Concatenator is a tool for synthesizing interpretations of a sound, through the analysis and synthesis of audio grains from a corpus database. The program works by analysing overlapping segments of audio (known as grains) from both the target sound and the source database, then searching for the closest matching grain in the source database to the target sound. Finally, the output is generated by overlap-adding the best matches.
To create the final output, there are three main operations to perform:
First, the descriptor analyses are generated for each audio file in both the source and target database. Full details on the types of descriptor available and their function can be found in the Audio Descriptor Definitions section of this documentation. Analyses are then stored to a HDF5 file, ready for matching.
Both the source and target HDF5 files are loaded to compare the values of their analyses. Each audio file’s analyses are split into equally sized overlapping grains and averaged in the appropriate way to be compared to grains from the other database. The matching algorithm then calculates the grains that have the smallest overall difference, based on user defined weightings for each of the analysis types. This weighting of analyses allows for certain analyses to gain precedence over others based on user preference. The best match indexes are then saved to the output database ready for synthesis.

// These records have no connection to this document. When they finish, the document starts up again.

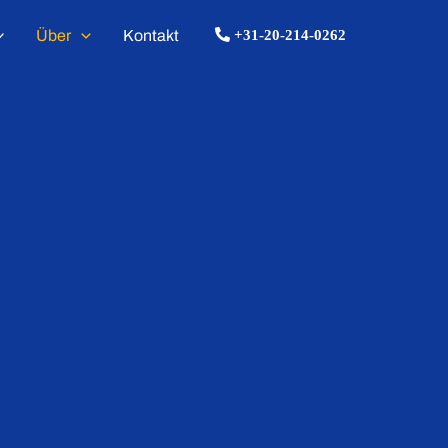
Über
Kontakt
+31-20-214-0262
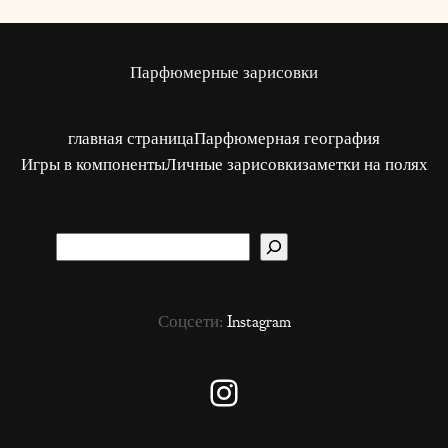
Парфюмерные зарисовки
главная страница
Парфюмерная география
Игры в компоненты
Личные зарисовки
заметки на полях
S
u
c
Соцсети:
Instagram
h
e
n
Instagram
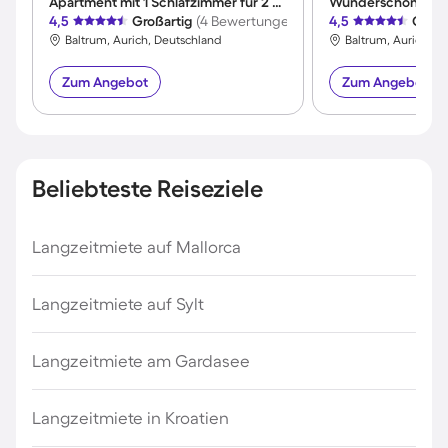
Apartment mit 1 Schlafzimmer für 2 Personen
4,5
Großartig
(4 Bewertungen)
4,5
Großa
Baltrum, Aurich, Deutschland
Baltrum, Aurich, D
Zum Angebot
Zum Angebot
Beliebteste Reiseziele
Langzeitmiete auf Mallorca
Langzeitmiete auf Sylt
Langzeitmiete am Gardasee
Langzeitmiete in Kroatien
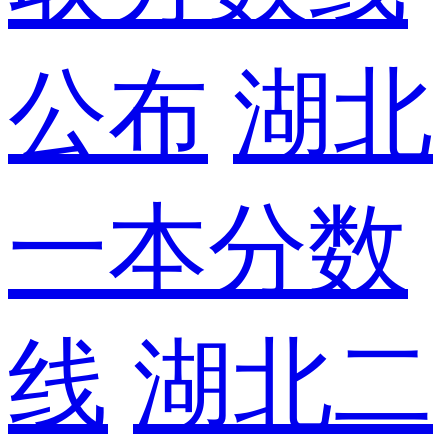
公布
湖北
一本分数
线
湖北二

There are currently two implementations for the matching algorithm:
Both will return similar results, however the K-d tree search algorithm is far more efficient when analysing large datasets so is the preferred method.
The synthesis process involves loading the best match grains from the source database, performing any post-processing (such as pitch shifting and amplitude scaling) to improve the similarity of the match, then windowed overlap adding the grains to create the final output. The post-processing phase involves using the ratio difference between the source and target grain to artificially alter the source grain so that it better resembles the target. This is particularly useful when using small source databases as it improves the similarity of any match (important when best matches aren’t very close to the target.) The final output is saved to the output database’s audio directory.